--- Supplied data Enclosed Below ---

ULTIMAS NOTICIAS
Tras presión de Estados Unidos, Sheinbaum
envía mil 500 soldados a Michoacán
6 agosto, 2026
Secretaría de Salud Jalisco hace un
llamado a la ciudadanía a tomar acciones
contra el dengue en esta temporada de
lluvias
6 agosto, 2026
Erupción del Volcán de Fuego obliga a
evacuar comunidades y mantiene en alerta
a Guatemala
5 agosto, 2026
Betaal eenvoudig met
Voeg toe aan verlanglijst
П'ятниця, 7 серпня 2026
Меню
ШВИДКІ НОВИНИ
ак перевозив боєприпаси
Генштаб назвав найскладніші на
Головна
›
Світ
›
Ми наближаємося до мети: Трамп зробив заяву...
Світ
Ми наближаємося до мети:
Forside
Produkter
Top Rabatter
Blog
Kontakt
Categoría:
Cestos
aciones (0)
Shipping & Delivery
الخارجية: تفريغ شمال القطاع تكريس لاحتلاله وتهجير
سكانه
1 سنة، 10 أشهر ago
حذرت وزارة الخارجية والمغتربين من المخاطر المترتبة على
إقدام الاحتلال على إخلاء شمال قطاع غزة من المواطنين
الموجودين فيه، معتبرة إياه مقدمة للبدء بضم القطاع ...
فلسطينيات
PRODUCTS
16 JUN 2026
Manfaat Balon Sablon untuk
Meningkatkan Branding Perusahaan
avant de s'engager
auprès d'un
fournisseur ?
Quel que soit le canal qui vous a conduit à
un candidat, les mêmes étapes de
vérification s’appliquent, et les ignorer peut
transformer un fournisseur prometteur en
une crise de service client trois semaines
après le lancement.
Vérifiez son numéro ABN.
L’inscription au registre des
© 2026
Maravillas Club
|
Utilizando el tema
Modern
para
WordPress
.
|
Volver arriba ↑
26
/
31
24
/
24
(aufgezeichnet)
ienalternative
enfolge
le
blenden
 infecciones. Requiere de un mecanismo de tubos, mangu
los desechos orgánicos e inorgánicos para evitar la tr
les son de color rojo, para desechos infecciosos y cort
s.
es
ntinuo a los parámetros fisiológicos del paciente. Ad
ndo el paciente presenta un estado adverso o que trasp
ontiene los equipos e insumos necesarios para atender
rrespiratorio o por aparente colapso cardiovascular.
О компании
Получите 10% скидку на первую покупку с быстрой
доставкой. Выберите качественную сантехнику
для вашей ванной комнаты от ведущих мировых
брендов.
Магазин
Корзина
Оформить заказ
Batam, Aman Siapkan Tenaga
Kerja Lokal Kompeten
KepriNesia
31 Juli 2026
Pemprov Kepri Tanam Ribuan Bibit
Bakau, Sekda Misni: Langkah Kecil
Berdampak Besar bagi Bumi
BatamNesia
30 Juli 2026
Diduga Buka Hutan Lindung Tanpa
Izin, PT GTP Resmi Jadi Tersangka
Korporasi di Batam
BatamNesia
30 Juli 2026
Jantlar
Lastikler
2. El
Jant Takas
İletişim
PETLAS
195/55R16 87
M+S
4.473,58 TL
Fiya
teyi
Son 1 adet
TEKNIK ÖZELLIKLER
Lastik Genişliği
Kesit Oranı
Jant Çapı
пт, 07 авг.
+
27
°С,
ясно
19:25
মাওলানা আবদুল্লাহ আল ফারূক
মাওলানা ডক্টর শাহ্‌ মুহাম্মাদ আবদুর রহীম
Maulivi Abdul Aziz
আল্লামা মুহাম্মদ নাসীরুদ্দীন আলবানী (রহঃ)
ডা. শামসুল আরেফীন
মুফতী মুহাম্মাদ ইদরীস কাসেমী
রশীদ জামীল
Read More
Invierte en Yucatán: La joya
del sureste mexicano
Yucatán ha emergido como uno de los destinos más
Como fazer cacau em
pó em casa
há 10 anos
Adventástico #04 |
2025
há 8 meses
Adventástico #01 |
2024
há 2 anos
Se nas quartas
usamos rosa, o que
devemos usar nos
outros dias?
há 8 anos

--- End of Enclosed Supplied data ---

Task statement:
Your task is to reproduce exactly the lines that begin with the one containing "для вашей ванной комнаты от ведущих мировых" and continue to the end of the data, both ends included.

Reply:
для вашей ванной комнаты от ведущих мировых
брендов.
Магазин
Корзина
Оформить заказ
Batam, Aman Siapkan Tenaga
Kerja Lokal Kompeten
KepriNesia
31 Juli 2026
Pemprov Kepri Tanam Ribuan Bibit
Bakau, Sekda Misni: Langkah Kecil
Berdampak Besar bagi Bumi
BatamNesia
30 Juli 2026
Diduga Buka Hutan Lindung Tanpa
Izin, PT GTP Resmi Jadi Tersangka
Korporasi di Batam
BatamNesia
30 Juli 2026
Jantlar
Lastikler
2. El
Jant Takas
İletişim
PETLAS
195/55R16 87
M+S
4.473,58 TL
Fiya
teyi
Son 1 adet
TEKNIK ÖZELLIKLER
Lastik Genişliği
Kesit Oranı
Jant Çapı
пт, 07 авг.
+
27
°С,
ясно
19:25
মাওলানা আবদুল্লাহ আল ফারূক
মাওলানা ডক্টর শাহ্‌ মুহাম্মাদ আবদুর রহীম
Maulivi Abdul Aziz
আল্লামা মুহাম্মদ নাসীরুদ্দীন আলবানী (রহঃ)
ডা. শামসুল আরেফীন
মুফতী মুহাম্মাদ ইদরীস কাসেমী
রশীদ জামীল
Read More
Invierte en Yucatán: La joya
del sureste mexicano
Yucatán ha emergido como uno de los destinos más
Como fazer cacau em
pó em casa
há 10 anos
Adventástico #04 |
2025
há 8 meses
Adventástico #01 |
2024
há 2 anos
Se nas quartas
usamos rosa, o que
devemos usar nos
outros dias?
há 8 anos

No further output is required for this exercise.